SpaceX launched one of its Falcon 9 rockets for the thirteenth time on Sunday morning (July 17), and managed to land as well.
This was the thirteenth launch of the first stage of Falcon 9, linking the reuse of the rocket to this SpaceX Set last month and matched just 10 days ago. The booster also helped in SpaceX’s loft width 2 A manned test flight to the International Space Station, the RADARSAT constellation mission, the SXM-7 communications satellite and nine Starlink missions, SpaceX representatives said at Job description (Opens in a new tab).
And that booster could potentially fly again: Just under nine minutes after takeoff, it descended for a vertical landing aboard a SpaceX Just Read the Instructions drone, which was stationed in the Atlantic Ocean off the coast of Florida.
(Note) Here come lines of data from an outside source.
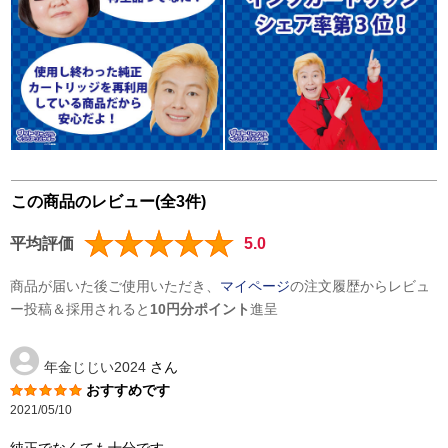
この商品のレビュー(全3件)
平均評価
5.0
商品が届いた後ご使用いただき、
マイページ
の注文履歴からレビュ
ー投稿＆採用されると
10円分ポイント
進呈
年金じじい2024
さん
おすすめです
2021/05/10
53 Starlink satellites deployed from the upper stage of the Falcon 9 about seven minutes later, at 15.5 minutes after liftoff, according to tweet (Opens in a new tab) From the company.
According to the company’s mission broadcast, the gliding halves that protect the satellites during their journey into orbit made their third flight today, marking SpaceX’s 50th mission to use the gliding halves. It was also to be caught from the water for use in a future mission.
Sunday’s ride continues into the very busy 2022 for SpaceX. Today’s flight was the 31st Falcon 9 mission this year, and it’s already pegged the company’s 2021 launch tally.
Starlink is SpaceX’s massive constellation of broadband satellites. The company owns Launched more than 2,800 Starlink spacecraft To low Earth orbit yet, and more likely to go up in the not-too-distant future: SpaceX has permission to launch 12,000 Starlink satellites, and has applied for approval to launch an additional 30,000 spacecraft on top of that.
Mike Wall is the author of “Abroad (Opens in a new tab)Book (Great Grand Publishing House, 2018; illustrated by Carl Tate), a book on the search for extraterrestrials. Follow him on Twitter Tweet embed (Opens in a new tab). Follow us on Twitter Tweet embed (Opens in a new tab) or on Facebook (Opens in a new tab).
“Certified music scholar. Freelance analyst. Social mediaholic. Hipster-friendly web nerd. Zombie buff.”